— BRIEF —
Pictures excluded, copy every record that follows exactly as it appears.

====

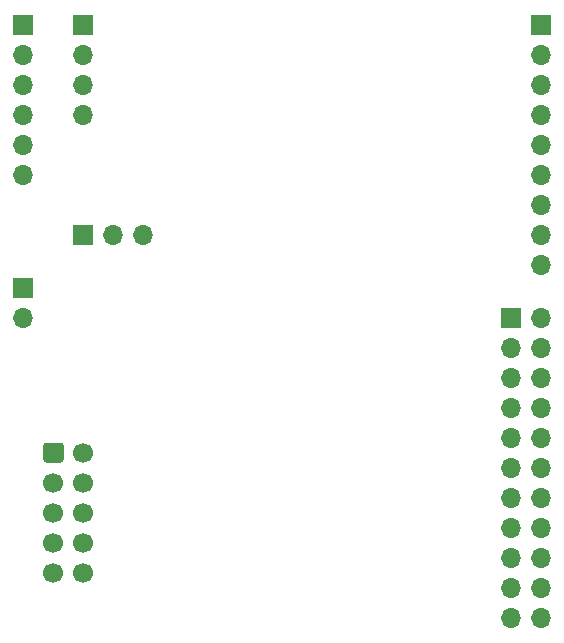
<source format=gbr>
%TF.GenerationSoftware,KiCad,Pcbnew,(5.1.9)-1*%
%TF.CreationDate,2021-03-16T13:01:06+03:00*%
%TF.ProjectId,VedgaZigBee,56656467-615a-4696-9742-65652e6b6963,rev?*%
%TF.SameCoordinates,Original*%
%TF.FileFunction,Soldermask,Bot*%
%TF.FilePolarity,Negative*%
%FSLAX46Y46*%
G04 Gerber Fmt 4.6, Leading zero omitted, Abs format (unit mm)*
G04 Created by KiCad (PCBNEW (5.1.9)-1) date 2021-03-16 13:01:06*
%MOMM*%
%LPD*%
G01*
G04 APERTURE LIST*
%ADD10O,1.700000X1.700000*%
%ADD11R,1.700000X1.700000*%
%ADD12C,1.700000*%
G04 APERTURE END LIST*
D10*
%TO.C,J6*%
X133985000Y-111125000D03*
X133985000Y-108585000D03*
X133985000Y-106045000D03*
X133985000Y-103505000D03*
X133985000Y-100965000D03*
X133985000Y-98425000D03*
X133985000Y-95885000D03*
X133985000Y-93345000D03*
D11*
X133985000Y-90805000D03*
%TD*%
D10*
%TO.C,J7*%
X100330000Y-108585000D03*
X97790000Y-108585000D03*
D11*
X95250000Y-108585000D03*
%TD*%
%TO.C,J1*%
G36*
G01*
X91860000Y-127600000D02*
X91860000Y-126400000D01*
G75*
G02*
X92110000Y-126150000I250000J0D01*
G01*
X93310000Y-126150000D01*
G75*
G02*
X93560000Y-126400000I0J-250000D01*
G01*
X93560000Y-127600000D01*
G75*
G02*
X93310000Y-127850000I-250000J0D01*
G01*
X92110000Y-127850000D01*
G75*
G02*
X91860000Y-127600000I0J250000D01*
G01*
G37*
D12*
X92710000Y-129540000D03*
X92710000Y-132080000D03*
X92710000Y-134620000D03*
X92710000Y-137160000D03*
X95250000Y-127000000D03*
X95250000Y-129540000D03*
X95250000Y-132080000D03*
X95250000Y-134620000D03*
X95250000Y-137160000D03*
%TD*%
D11*
%TO.C,J2*%
X90170000Y-113030000D03*
D10*
X90170000Y-115570000D03*
%TD*%
D11*
%TO.C,J3*%
X131445000Y-115570000D03*
D10*
X133985000Y-115570000D03*
X131445000Y-118110000D03*
X133985000Y-118110000D03*
X131445000Y-120650000D03*
X133985000Y-120650000D03*
X131445000Y-123190000D03*
X133985000Y-123190000D03*
X131445000Y-125730000D03*
X133985000Y-125730000D03*
X131445000Y-128270000D03*
X133985000Y-128270000D03*
X131445000Y-130810000D03*
X133985000Y-130810000D03*
X131445000Y-133350000D03*
X133985000Y-133350000D03*
X131445000Y-135890000D03*
X133985000Y-135890000D03*
X131445000Y-138430000D03*
X133985000Y-138430000D03*
X131445000Y-140970000D03*
X133985000Y-140970000D03*
%TD*%
D11*
%TO.C,J4*%
X90170000Y-90805000D03*
D10*
X90170000Y-93345000D03*
X90170000Y-95885000D03*
X90170000Y-98425000D03*
X90170000Y-100965000D03*
X90170000Y-103505000D03*
%TD*%
D11*
%TO.C,J5*%
X95250000Y-90805000D03*
D10*
X95250000Y-93345000D03*
X95250000Y-95885000D03*
X95250000Y-98425000D03*
%TD*%
M02*

</source>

====

— ANSWER BOX —
<source format=gbr>
%TF.GenerationSoftware,KiCad,Pcbnew,(5.1.9)-1*%
%TF.CreationDate,2021-03-16T13:01:06+03:00*%
%TF.ProjectId,VedgaZigBee,56656467-615a-4696-9742-65652e6b6963,rev?*%
%TF.SameCoordinates,Original*%
%TF.FileFunction,Soldermask,Bot*%
%TF.FilePolarity,Negative*%
%FSLAX46Y46*%
G04 Gerber Fmt 4.6, Leading zero omitted, Abs format (unit mm)*
G04 Created by KiCad (PCBNEW (5.1.9)-1) date 2021-03-16 13:01:06*
%MOMM*%
%LPD*%
G01*
G04 APERTURE LIST*
%ADD10O,1.700000X1.700000*%
%ADD11R,1.700000X1.700000*%
%ADD12C,1.700000*%
G04 APERTURE END LIST*
D10*
%TO.C,J6*%
X133985000Y-111125000D03*
X133985000Y-108585000D03*
X133985000Y-106045000D03*
X133985000Y-103505000D03*
X133985000Y-100965000D03*
X133985000Y-98425000D03*
X133985000Y-95885000D03*
X133985000Y-93345000D03*
D11*
X133985000Y-90805000D03*
%TD*%
D10*
%TO.C,J7*%
X100330000Y-108585000D03*
X97790000Y-108585000D03*
D11*
X95250000Y-108585000D03*
%TD*%
%TO.C,J1*%
G36*
G01*
X91860000Y-127600000D02*
X91860000Y-126400000D01*
G75*
G02*
X92110000Y-126150000I250000J0D01*
G01*
X93310000Y-126150000D01*
G75*
G02*
X93560000Y-126400000I0J-250000D01*
G01*
X93560000Y-127600000D01*
G75*
G02*
X93310000Y-127850000I-250000J0D01*
G01*
X92110000Y-127850000D01*
G75*
G02*
X91860000Y-127600000I0J250000D01*
G01*
G37*
D12*
X92710000Y-129540000D03*
X92710000Y-132080000D03*
X92710000Y-134620000D03*
X92710000Y-137160000D03*
X95250000Y-127000000D03*
X95250000Y-129540000D03*
X95250000Y-132080000D03*
X95250000Y-134620000D03*
X95250000Y-137160000D03*
%TD*%
D11*
%TO.C,J2*%
X90170000Y-113030000D03*
D10*
X90170000Y-115570000D03*
%TD*%
D11*
%TO.C,J3*%
X131445000Y-115570000D03*
D10*
X133985000Y-115570000D03*
X131445000Y-118110000D03*
X133985000Y-118110000D03*
X131445000Y-120650000D03*
X133985000Y-120650000D03*
X131445000Y-123190000D03*
X133985000Y-123190000D03*
X131445000Y-125730000D03*
X133985000Y-125730000D03*
X131445000Y-128270000D03*
X133985000Y-128270000D03*
X131445000Y-130810000D03*
X133985000Y-130810000D03*
X131445000Y-133350000D03*
X133985000Y-133350000D03*
X131445000Y-135890000D03*
X133985000Y-135890000D03*
X131445000Y-138430000D03*
X133985000Y-138430000D03*
X131445000Y-140970000D03*
X133985000Y-140970000D03*
%TD*%
D11*
%TO.C,J4*%
X90170000Y-90805000D03*
D10*
X90170000Y-93345000D03*
X90170000Y-95885000D03*
X90170000Y-98425000D03*
X90170000Y-100965000D03*
X90170000Y-103505000D03*
%TD*%
D11*
%TO.C,J5*%
X95250000Y-90805000D03*
D10*
X95250000Y-93345000D03*
X95250000Y-95885000D03*
X95250000Y-98425000D03*
%TD*%
M02*

</source>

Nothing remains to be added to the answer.